_WORK TASK_
Using the records below, repeat exactly the lines from the one holding "Evidence affirming H1" through the one holding "Wiley & Sons Ltd", both ends included, and no others.

_Saved data entries_
>>
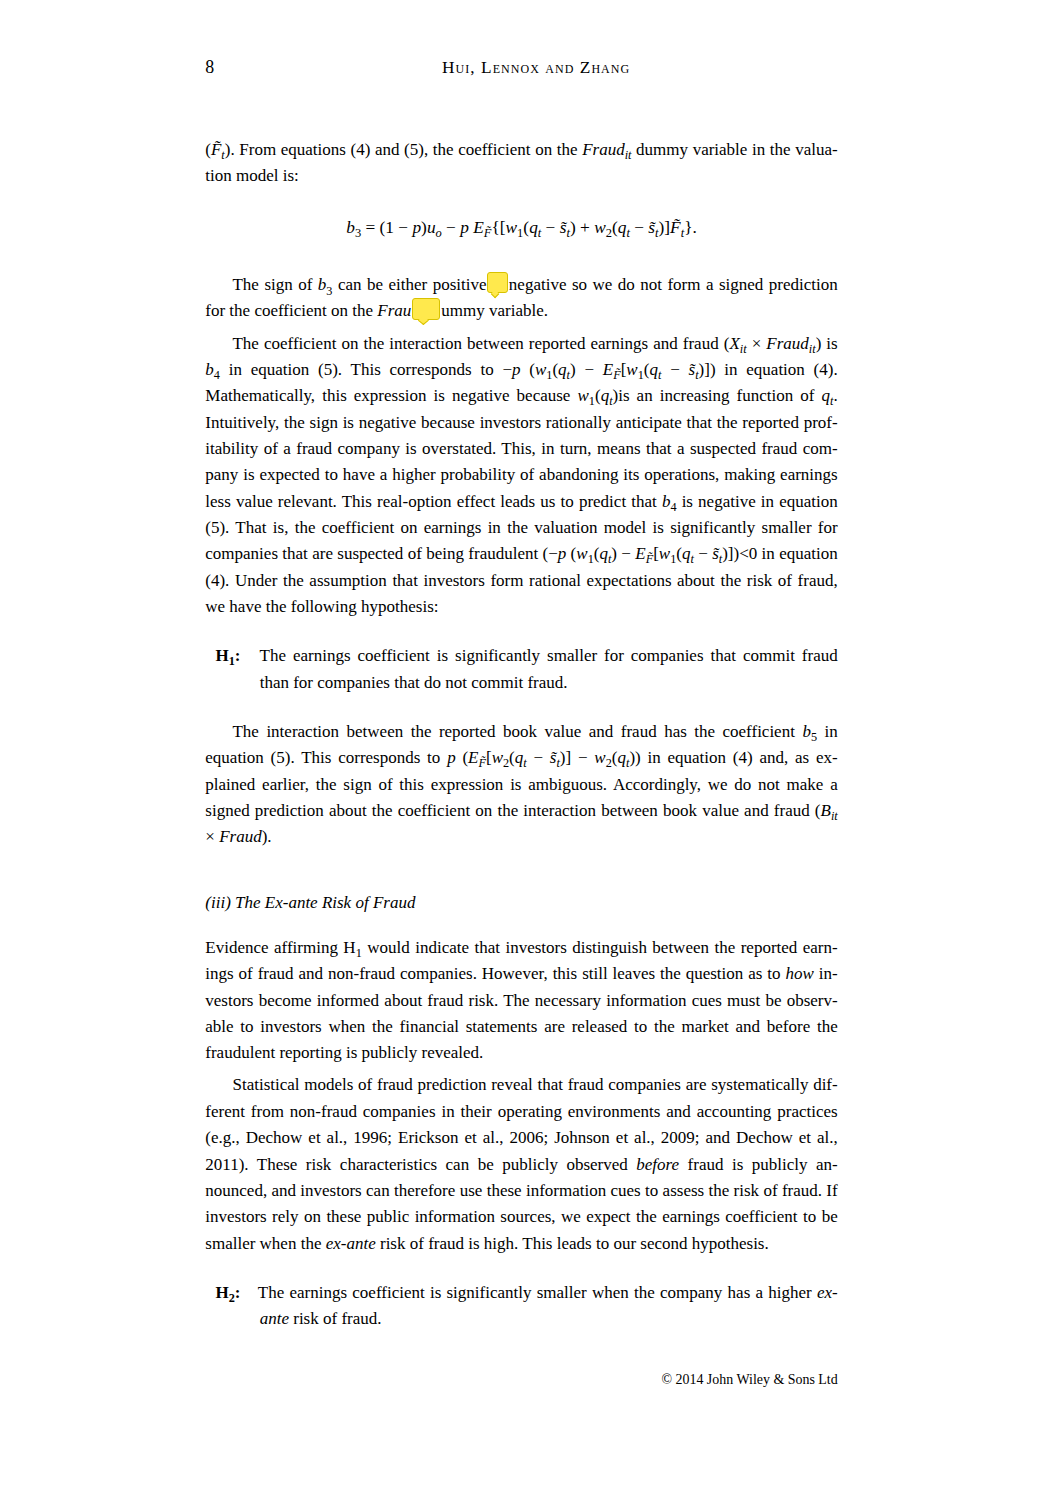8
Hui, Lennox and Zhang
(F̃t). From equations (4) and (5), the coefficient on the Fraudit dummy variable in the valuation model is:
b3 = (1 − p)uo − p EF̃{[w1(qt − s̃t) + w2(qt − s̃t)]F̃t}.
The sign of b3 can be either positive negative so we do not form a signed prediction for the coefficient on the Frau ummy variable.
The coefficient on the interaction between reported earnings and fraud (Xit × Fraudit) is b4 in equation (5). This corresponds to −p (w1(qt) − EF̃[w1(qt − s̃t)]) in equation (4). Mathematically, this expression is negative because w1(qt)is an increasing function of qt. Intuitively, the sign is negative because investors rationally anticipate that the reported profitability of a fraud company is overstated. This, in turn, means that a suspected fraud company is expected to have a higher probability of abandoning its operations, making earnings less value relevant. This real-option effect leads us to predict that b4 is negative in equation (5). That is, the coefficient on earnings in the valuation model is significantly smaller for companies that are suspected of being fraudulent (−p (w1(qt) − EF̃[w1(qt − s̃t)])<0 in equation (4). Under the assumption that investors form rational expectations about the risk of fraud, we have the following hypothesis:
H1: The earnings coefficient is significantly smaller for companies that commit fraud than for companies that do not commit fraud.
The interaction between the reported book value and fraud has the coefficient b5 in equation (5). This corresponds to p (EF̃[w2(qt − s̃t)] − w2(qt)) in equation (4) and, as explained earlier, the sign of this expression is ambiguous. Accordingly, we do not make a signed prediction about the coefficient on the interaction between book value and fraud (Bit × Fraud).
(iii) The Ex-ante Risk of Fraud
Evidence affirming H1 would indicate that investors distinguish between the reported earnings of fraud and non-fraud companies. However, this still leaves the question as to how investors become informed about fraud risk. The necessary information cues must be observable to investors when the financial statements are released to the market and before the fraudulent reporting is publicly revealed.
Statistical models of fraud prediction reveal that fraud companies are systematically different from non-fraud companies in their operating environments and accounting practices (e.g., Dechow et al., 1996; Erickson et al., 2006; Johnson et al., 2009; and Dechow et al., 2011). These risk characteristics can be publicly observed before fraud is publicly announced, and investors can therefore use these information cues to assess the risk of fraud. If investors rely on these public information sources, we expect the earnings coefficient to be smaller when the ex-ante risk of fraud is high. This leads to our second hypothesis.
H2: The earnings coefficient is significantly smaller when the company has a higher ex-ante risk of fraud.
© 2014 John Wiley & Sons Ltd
<<
>>
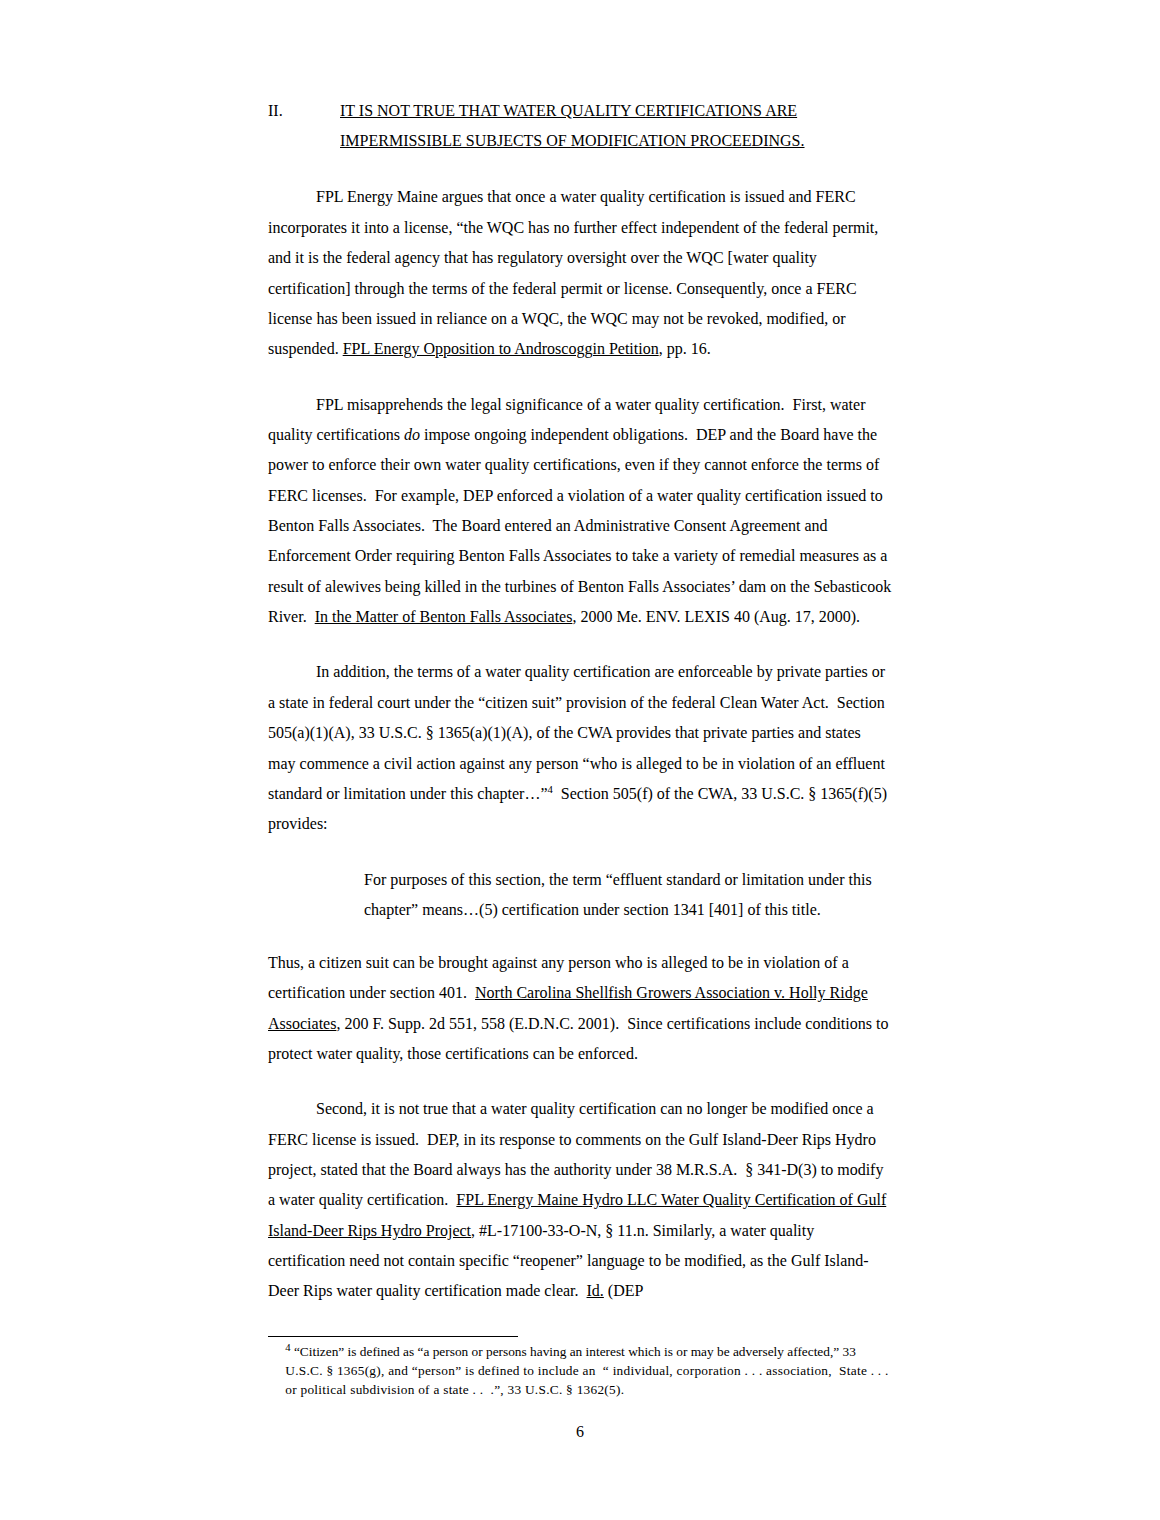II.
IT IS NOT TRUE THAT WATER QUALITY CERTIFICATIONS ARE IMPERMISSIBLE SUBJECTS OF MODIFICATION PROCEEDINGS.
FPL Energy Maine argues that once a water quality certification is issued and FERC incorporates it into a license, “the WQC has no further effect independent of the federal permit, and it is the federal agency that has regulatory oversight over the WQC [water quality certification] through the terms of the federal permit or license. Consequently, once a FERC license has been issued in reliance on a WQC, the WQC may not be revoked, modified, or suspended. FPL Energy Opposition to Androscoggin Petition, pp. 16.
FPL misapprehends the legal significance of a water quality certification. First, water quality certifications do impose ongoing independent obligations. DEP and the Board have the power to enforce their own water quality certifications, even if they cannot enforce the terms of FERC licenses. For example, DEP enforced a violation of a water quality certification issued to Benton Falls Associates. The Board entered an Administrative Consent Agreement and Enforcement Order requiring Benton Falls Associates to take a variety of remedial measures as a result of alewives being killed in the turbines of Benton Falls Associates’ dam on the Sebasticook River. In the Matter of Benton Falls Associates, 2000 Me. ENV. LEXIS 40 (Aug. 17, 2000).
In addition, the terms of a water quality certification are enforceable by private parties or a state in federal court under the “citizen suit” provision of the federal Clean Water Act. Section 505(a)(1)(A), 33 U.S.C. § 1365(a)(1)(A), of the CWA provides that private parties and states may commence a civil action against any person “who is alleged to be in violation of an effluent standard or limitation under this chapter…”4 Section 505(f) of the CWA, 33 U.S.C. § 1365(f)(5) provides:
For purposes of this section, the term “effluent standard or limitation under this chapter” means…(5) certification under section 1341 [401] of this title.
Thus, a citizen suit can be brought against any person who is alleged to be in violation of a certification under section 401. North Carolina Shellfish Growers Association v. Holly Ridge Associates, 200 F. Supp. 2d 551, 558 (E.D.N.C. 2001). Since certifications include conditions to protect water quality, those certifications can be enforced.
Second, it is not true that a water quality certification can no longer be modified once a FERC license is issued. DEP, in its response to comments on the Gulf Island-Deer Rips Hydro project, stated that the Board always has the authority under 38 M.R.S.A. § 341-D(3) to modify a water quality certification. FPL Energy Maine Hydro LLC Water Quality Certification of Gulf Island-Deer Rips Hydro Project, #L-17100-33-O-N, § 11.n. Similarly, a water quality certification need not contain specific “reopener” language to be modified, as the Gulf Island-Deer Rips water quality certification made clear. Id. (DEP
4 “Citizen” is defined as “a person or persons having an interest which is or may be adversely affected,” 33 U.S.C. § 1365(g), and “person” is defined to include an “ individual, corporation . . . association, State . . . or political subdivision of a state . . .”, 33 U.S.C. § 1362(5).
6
<<
_RESPONSE TO THIS TASK_
Evidence affirming H1 would indicate that investors distinguish between the reported earnings of fraud and non-fraud companies. However, this still leaves the question as to how investors become informed about fraud risk. The necessary information cues must be observable to investors when the financial statements are released to the market and before the fraudulent reporting is publicly revealed.
Statistical models of fraud prediction reveal that fraud companies are systematically different from non-fraud companies in their operating environments and accounting practices (e.g., Dechow et al., 1996; Erickson et al., 2006; Johnson et al., 2009; and Dechow et al., 2011). These risk characteristics can be publicly observed before fraud is publicly announced, and investors can therefore use these information cues to assess the risk of fraud. If investors rely on these public information sources, we expect the earnings coefficient to be smaller when the ex-ante risk of fraud is high. This leads to our second hypothesis.
H2: The earnings coefficient is significantly smaller when the company has a higher ex-ante risk of fraud.
© 2014 John Wiley & Sons Ltd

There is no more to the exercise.